Where the listing below reaches the line containing "ring mcp: (798, 889)", start writing out lines exactly, and stop once the line containing "middle dip: (372, 267)" has been written.

Input for this task ▸
★ ★ ★ ★ ★ ★ ★

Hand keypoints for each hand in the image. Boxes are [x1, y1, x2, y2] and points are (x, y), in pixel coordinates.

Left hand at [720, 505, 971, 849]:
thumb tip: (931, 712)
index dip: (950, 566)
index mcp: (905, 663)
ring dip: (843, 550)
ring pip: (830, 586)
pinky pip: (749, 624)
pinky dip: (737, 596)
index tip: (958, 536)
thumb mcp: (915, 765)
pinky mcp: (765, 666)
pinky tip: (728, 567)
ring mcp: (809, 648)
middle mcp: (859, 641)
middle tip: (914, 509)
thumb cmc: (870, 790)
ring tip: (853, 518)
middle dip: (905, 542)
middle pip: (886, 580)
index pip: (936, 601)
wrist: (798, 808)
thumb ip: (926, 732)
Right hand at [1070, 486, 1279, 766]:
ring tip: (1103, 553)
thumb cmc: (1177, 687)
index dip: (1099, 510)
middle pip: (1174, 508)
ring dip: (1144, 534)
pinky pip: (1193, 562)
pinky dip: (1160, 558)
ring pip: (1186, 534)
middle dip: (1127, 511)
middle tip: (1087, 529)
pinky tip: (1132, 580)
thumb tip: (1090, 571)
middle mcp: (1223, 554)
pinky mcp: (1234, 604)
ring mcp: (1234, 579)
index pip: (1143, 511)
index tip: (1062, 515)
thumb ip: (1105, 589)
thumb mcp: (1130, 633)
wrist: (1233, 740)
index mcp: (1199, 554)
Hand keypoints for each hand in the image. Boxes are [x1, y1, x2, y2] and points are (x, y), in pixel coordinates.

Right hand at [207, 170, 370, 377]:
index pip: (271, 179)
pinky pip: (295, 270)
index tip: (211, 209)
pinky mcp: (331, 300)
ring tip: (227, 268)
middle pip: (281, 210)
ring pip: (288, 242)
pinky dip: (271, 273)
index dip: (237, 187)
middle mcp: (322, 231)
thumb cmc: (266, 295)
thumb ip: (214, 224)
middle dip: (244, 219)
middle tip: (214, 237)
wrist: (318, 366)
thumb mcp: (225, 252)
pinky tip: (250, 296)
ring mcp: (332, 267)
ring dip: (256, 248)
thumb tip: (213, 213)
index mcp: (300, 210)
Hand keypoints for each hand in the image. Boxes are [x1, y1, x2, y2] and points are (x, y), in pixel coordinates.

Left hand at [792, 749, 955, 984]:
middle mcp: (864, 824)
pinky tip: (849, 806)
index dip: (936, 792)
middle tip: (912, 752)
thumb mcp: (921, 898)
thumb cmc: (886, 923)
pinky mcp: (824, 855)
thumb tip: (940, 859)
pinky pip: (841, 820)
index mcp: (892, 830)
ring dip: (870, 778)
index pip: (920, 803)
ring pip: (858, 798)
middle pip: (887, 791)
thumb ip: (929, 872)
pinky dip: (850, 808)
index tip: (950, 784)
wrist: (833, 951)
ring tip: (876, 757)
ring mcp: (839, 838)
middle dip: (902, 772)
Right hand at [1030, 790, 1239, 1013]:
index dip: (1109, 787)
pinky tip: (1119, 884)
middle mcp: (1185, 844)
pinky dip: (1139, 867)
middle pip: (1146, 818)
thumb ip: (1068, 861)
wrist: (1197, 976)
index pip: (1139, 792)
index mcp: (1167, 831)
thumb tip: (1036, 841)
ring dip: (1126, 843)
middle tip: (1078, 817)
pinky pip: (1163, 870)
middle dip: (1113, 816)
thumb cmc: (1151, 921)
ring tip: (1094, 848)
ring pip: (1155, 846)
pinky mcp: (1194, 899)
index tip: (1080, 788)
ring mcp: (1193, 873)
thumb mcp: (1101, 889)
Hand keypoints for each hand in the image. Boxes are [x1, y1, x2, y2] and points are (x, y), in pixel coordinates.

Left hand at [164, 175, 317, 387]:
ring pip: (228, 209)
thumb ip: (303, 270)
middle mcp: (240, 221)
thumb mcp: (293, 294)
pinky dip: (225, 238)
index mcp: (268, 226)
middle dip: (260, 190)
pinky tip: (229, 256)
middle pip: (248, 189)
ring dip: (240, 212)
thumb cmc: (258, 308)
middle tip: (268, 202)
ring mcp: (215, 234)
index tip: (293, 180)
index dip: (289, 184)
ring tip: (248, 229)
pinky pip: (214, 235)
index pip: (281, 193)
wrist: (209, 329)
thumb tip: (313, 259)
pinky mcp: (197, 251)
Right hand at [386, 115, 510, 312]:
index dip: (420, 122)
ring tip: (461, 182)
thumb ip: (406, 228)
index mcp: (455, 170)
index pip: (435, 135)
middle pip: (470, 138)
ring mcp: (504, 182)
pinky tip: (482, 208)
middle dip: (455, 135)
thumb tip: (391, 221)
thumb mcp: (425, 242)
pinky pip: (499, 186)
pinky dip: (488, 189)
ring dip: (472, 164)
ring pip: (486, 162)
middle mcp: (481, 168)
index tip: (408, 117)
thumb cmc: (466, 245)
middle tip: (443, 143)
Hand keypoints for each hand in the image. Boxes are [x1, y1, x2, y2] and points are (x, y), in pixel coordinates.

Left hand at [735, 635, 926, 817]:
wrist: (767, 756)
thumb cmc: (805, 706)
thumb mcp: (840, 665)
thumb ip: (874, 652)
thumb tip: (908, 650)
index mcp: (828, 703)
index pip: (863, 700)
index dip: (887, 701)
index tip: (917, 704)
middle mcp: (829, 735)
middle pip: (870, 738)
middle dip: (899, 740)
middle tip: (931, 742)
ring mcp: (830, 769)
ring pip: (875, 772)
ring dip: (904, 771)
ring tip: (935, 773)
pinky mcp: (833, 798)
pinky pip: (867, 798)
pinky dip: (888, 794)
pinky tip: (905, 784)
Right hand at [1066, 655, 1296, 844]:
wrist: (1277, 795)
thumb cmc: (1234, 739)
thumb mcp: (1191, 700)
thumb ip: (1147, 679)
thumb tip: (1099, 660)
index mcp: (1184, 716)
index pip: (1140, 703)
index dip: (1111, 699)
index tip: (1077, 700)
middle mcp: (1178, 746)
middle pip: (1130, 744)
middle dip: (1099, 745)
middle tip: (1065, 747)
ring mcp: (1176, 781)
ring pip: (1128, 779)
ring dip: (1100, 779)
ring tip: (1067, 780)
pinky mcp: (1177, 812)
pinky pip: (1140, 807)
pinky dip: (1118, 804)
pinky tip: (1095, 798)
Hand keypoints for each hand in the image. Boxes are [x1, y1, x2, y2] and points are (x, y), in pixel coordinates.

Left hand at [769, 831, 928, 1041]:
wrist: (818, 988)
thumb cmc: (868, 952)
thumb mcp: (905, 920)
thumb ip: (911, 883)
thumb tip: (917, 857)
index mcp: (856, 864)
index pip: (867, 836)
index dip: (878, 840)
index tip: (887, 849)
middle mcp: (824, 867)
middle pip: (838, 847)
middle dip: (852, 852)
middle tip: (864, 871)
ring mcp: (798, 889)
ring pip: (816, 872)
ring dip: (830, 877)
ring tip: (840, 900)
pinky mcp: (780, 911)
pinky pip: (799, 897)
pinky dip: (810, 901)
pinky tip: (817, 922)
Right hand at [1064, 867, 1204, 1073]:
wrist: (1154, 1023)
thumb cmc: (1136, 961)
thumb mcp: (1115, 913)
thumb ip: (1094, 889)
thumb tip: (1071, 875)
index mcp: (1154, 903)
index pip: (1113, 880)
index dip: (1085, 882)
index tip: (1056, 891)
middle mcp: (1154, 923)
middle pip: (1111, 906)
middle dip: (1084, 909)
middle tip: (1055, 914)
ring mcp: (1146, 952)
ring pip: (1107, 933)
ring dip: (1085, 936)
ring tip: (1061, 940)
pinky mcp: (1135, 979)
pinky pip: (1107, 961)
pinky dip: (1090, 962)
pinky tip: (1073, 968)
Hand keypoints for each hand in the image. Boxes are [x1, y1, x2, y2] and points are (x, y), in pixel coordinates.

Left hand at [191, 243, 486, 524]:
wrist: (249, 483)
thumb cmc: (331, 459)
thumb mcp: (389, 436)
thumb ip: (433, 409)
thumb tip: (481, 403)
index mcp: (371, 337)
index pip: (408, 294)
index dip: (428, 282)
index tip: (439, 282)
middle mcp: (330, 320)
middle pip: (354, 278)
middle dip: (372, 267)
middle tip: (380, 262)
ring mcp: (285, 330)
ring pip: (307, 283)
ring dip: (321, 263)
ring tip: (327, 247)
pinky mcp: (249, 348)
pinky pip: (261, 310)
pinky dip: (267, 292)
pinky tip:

★ ★ ★ ★ ★ ★ ★

Solution for this task ▸
ring mcp: (798, 889)
ring pip: (816, 872)
ring dip: (830, 877)
ring tip: (840, 900)
pinky mcp: (780, 911)
pinky pip: (799, 897)
pinky dip: (810, 901)
pinky tip: (817, 922)
Right hand at [1064, 867, 1204, 1073]:
wrist: (1154, 1023)
thumb cmc: (1136, 961)
thumb mcp: (1115, 913)
thumb ip: (1094, 889)
thumb tip: (1071, 875)
index mcp: (1154, 903)
index pip: (1113, 880)
index dip: (1085, 882)
index tip: (1056, 891)
middle mcp: (1154, 923)
middle pip: (1111, 906)
middle dip: (1084, 909)
middle tip: (1055, 914)
ring mcp: (1146, 952)
ring pip: (1107, 933)
ring dip: (1085, 936)
ring tip: (1061, 940)
pinky mcp: (1135, 979)
pinky pip: (1107, 961)
pinky dip: (1090, 962)
pinky tip: (1073, 968)
Hand keypoints for each hand in the image. Boxes are [x1, y1, x2, y2] and points are (x, y), in pixel coordinates.

Left hand at [191, 243, 486, 524]:
wrist: (249, 483)
thumb cmc: (331, 459)
thumb mcp: (389, 436)
thumb ip: (433, 409)
thumb tip: (481, 403)
index mcp: (371, 337)
index pip: (408, 294)
index dip: (428, 282)
index tip: (439, 282)
middle mcp: (330, 320)
middle pip: (354, 278)
middle dip: (372, 267)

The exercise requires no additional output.